WORK TASK 1.
In the April Wine article, which number album is "Walking Through Fire"?
WORK TASK 2.
Print everything in the April Wine article below from "It’s not even" down to "recorded. Read on.".

QUOTED PASSAGE.
========================
1986 – Part 5.4: April Wine – Walking Through Fire

It’s not even on Spotify. I guess when the hard core fans classed this album as the weakest album of the April Wine catalogue, the band took notice. Then again there was no band when this album was recorded. Read on.

Read on.

“Walking Through Fire” is album number 12. It is listed as being released in 1985 and in 1986. Remember those days when albums would have staggered releases based on geography.

As the Wikipedia page for the album states, it was essentially a contractual obligation to the band’s record label, to whom they still owed one album. And the label made sure that they would never recoup this album, getting songs from outside songwriters and booking expensive studio time.
========================
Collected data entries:

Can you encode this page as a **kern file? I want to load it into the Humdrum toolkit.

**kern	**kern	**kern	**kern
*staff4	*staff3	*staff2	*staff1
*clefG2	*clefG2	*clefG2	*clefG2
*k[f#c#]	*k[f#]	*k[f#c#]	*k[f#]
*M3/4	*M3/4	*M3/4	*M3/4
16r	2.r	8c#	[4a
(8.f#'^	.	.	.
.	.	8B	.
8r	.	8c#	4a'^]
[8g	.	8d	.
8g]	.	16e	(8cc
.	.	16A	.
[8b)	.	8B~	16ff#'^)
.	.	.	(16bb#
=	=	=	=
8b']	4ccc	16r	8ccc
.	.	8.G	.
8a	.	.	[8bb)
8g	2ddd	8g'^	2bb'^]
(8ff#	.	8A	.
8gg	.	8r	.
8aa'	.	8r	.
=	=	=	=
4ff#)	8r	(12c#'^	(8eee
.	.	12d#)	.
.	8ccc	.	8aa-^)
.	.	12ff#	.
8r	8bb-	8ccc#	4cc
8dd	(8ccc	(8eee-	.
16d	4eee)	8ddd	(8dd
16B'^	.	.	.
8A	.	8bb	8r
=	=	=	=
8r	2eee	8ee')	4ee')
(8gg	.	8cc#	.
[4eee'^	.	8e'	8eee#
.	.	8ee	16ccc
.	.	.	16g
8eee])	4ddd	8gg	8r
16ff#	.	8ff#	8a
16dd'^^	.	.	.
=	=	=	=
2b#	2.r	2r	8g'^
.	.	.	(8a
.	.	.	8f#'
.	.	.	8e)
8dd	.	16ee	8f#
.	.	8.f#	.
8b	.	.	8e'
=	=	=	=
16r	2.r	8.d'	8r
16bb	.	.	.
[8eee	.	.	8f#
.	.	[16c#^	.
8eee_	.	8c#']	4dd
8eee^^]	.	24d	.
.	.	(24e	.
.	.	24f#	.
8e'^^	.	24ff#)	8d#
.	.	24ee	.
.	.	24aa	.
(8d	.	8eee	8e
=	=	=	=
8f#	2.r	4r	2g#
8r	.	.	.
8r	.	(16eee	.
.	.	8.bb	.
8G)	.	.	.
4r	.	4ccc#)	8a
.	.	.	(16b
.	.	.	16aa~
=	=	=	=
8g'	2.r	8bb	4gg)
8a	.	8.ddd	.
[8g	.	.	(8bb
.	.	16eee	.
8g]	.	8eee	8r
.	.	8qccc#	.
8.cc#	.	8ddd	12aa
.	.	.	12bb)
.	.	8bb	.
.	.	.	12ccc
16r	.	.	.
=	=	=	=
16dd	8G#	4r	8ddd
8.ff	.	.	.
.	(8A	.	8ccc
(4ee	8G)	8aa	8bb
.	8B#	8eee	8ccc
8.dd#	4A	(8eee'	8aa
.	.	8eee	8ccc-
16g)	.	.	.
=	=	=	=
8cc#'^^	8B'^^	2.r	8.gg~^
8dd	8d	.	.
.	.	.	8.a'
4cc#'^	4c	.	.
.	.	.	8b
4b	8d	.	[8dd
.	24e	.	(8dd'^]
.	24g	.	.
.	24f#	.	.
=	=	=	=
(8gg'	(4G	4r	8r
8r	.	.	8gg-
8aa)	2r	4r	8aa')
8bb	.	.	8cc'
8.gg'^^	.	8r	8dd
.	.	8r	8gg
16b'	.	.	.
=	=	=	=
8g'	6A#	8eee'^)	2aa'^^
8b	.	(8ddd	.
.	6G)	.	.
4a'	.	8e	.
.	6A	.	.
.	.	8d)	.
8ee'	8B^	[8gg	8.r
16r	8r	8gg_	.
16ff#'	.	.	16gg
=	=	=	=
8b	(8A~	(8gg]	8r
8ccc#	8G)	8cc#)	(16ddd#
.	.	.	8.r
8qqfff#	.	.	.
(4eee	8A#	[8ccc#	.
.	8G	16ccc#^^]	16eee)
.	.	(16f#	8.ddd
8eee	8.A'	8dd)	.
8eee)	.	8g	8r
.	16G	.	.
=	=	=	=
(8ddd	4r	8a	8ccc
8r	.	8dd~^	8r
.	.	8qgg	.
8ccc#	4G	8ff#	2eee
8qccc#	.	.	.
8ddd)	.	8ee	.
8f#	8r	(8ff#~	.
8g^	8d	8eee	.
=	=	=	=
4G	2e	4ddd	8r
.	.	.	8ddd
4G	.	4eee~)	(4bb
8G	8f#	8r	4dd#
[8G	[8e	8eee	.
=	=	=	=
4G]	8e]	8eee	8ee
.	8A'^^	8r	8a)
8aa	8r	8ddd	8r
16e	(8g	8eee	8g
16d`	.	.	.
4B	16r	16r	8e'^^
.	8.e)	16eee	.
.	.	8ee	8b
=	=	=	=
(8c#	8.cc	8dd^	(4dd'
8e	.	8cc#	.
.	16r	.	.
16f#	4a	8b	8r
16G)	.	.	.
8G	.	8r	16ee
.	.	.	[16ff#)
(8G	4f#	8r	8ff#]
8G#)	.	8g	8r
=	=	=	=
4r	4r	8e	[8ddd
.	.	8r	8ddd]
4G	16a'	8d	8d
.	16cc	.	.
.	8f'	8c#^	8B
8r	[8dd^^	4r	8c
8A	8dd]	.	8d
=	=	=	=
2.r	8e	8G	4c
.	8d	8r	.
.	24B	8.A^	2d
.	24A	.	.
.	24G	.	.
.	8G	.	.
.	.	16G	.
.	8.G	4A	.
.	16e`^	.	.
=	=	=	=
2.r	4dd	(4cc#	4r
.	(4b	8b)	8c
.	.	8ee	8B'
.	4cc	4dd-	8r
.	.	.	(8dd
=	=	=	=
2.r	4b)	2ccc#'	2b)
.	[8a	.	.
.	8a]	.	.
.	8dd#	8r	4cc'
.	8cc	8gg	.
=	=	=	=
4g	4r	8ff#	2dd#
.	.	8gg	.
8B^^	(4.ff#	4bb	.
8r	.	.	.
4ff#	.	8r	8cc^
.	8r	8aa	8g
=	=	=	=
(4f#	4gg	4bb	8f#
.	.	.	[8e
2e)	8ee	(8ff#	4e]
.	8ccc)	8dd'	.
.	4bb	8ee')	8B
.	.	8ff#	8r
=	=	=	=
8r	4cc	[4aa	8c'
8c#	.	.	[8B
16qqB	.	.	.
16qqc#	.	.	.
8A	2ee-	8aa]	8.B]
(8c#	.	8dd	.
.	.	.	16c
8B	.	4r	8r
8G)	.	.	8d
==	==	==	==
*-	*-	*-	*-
========================
REPLY 1.
It is album number 12.

REPLY 2.
It’s not even on Spotify. I guess when the hard core fans classed this album as the weakest album of the April Wine catalogue, the band took notice. Then again there was no band when this album was recorded. Read on.